Daniel C. Dennett est, depuis la publication en 1991 de La Conscience expliquée, l’un des auteurs les plus en vue dans le domaine de la philosophie de l’esprit. Philosophe est d’ailleurs un titre trompeur car, plus encore que beaucoup de ses collègues, D.C. Dennett évite le travail en vase clos, se méfie de l’introspection et se plonge plus volontiers dans l’actualité des neurosciences, de la psychologie expérimentale, de l’éthologie animale, enfin des sciences du vivant en général, que dans la relecture des anciens sages. Ses conférences ne vont jamais sans illustrations. Celle qu’il a donnée le 15 octobre 2010 au nouvel Institut du cerveau et de la moelle épinière (ICM, hôpital de la Pitié-Salpêtrière) s’ouvrait sur deux images placées côte à côte : celle d’une termitière, quelque part en Afrique, et celle de la Sagrada Familia de Barcelone. Entre ces deux édifices, l’analogie est visible. Mais, expliquait le conférencier, l’un a été modelé par des milliers de petits êtres machinaux, l’autre, par le génie d’un seul grand architecte, Antoni Gaudi. Évidemment, nous ne pouvons pas exclure l’idée que le cerveau humain soit fait, lui aussi, de millions de petits robots biologiques, les neurones. C’est même ainsi que les neurosciences nous le décrivent. L’esprit humain étant un produit de l’évolution, il doit pouvoir être expliqué de la même manière que n’importe quel autre phénomène naturel. D’un autre côté, il présente des particularités bien à lui : avant d’être édifiée, la Sagrada Familia a été calculée, dessinée, discutée et planifiée, toutes choses que ne font pas les termites, même les plus intelligents. Cette singularité représente un aspect de ce que nous, humains, appelons perception, intentionnalité, volonté, vision de l’avenir, soit autant d’aspects d’un phénomène réflexif, la conscience, qu’à la suite de bien d’autres philosophes, D.C. Dennett s’est attaché à circonscrire, soumettre à l’épreuve des connaissances scientifiques et à sa propre réflexion. Il y a vingt ans, il s’affairait surtout à montrer que le langage courant ne pouvait servir à décrire la conscience, et qu’il convenait de se tourner vers des modèles d’explication plus naturels et physiques, darwiniens par exemple. Aujourd’hui, il persiste à critiquer l’illusion introspective, mais aussi son contraire, à savoir l’élimination pure et simple du problème par sa réduction à l’activité neuronale du cerveau.

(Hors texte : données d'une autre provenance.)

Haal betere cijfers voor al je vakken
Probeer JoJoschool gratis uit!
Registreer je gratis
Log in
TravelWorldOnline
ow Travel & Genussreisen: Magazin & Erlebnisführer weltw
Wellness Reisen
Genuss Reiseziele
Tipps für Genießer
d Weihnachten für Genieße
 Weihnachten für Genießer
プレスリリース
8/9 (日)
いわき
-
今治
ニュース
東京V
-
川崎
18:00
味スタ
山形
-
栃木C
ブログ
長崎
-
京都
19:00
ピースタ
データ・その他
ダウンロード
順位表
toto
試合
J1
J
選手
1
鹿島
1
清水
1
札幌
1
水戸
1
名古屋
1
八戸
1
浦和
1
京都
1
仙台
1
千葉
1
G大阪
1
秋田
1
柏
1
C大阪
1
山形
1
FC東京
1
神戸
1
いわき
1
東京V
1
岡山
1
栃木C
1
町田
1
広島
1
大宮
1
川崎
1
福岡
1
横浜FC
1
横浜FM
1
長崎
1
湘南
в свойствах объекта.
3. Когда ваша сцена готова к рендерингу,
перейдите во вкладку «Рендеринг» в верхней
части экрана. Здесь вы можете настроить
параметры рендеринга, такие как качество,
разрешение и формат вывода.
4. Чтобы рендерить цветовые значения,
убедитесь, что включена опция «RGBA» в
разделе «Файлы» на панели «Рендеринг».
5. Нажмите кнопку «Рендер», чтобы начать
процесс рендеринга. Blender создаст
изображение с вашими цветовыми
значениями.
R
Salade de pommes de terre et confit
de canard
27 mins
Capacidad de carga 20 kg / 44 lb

Comment, convient-il d’aborder le problème de la conscience ?
Un peu comme on aborde la magie, telle qu’elle se pratique dans les rues en Inde. Il y a des gens qui s’en vont en croyant avoir assisté à un miracle. Ils admettent que des choses surnaturelles se passent : c’est la position du dualisme cartésien, qui considérait l’« âme » comme une substance à part, d’origine divine et miraculeuse, capable de s’extraire de la matière et de la contempler. Et puis il y a un point de vue plus sensé qui consiste à se dire « il y a un truc », et ce truc produit une illusion. Je considère, quant à moi, que la conscience est une boîte pleine de tours de magie, et que quand nous connaîtrons tous ces tours, nous aurons expliqué ce qu’est la conscience. C’est plutôt démystifiant comme point de vue, ça ne plaît pas à tout le monde, mais c’est conforme à ma conviction que la conscience est un phénomène naturel qui doit être expliqué naturellement.